Try it:
In the entries below, begin at the line that has "Gobierno decida cuál es el Alberto", stop after the line that has "Deutschland (oder höher) rechnen.", and output those lines exactly with no pictures.

——

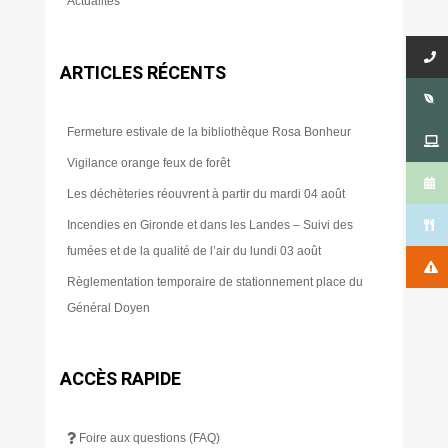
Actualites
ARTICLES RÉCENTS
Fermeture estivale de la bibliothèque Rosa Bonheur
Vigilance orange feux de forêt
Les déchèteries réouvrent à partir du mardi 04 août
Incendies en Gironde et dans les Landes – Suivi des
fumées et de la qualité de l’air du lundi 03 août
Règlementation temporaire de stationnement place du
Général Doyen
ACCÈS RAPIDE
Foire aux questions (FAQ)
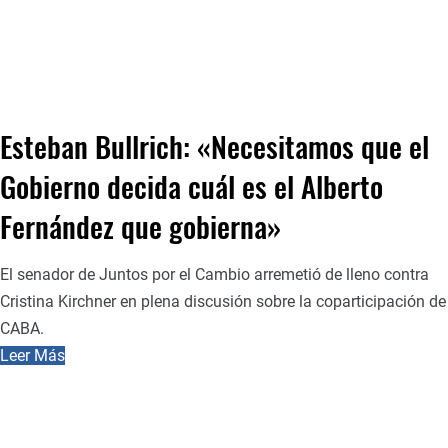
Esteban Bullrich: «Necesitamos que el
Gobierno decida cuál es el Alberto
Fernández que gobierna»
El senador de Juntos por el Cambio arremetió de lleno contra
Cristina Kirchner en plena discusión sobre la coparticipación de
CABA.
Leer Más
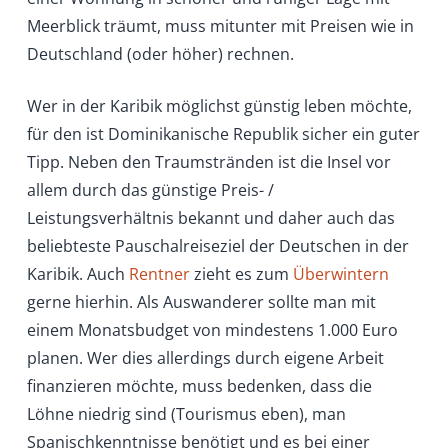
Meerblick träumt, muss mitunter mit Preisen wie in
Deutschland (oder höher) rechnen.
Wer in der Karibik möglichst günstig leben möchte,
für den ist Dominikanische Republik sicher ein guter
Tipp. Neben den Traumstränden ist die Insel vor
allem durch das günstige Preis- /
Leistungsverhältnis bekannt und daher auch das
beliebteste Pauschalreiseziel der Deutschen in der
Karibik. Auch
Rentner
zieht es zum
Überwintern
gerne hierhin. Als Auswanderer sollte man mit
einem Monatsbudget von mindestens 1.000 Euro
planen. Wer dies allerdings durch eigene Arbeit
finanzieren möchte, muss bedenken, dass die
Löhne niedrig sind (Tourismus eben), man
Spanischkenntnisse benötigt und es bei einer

——

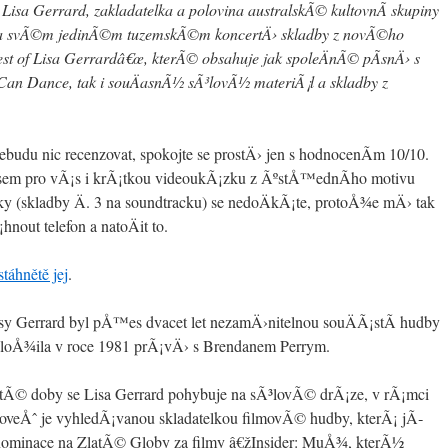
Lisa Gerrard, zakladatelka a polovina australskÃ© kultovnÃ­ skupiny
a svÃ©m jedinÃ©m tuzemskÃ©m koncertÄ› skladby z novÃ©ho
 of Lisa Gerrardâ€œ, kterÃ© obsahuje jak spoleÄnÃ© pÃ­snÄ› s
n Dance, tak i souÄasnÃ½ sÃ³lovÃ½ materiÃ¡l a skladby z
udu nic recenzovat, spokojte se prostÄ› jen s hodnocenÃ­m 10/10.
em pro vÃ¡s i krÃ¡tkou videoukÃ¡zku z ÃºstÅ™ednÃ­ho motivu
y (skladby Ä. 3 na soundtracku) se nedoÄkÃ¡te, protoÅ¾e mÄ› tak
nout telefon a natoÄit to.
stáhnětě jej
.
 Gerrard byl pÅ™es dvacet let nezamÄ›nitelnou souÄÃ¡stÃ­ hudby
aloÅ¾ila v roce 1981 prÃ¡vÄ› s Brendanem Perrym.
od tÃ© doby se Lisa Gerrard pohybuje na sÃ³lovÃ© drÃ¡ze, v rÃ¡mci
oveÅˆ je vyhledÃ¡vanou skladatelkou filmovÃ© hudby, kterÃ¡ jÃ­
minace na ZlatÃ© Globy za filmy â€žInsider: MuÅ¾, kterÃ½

——

Written reply:
Gobierno decida cuál es el Alberto
Fernández que gobierna»
El senador de Juntos por el Cambio arremetió de lleno contra
Cristina Kirchner en plena discusión sobre la coparticipación de
CABA.
Leer Más
Meerblick träumt, muss mitunter mit Preisen wie in
Deutschland (oder höher) rechnen.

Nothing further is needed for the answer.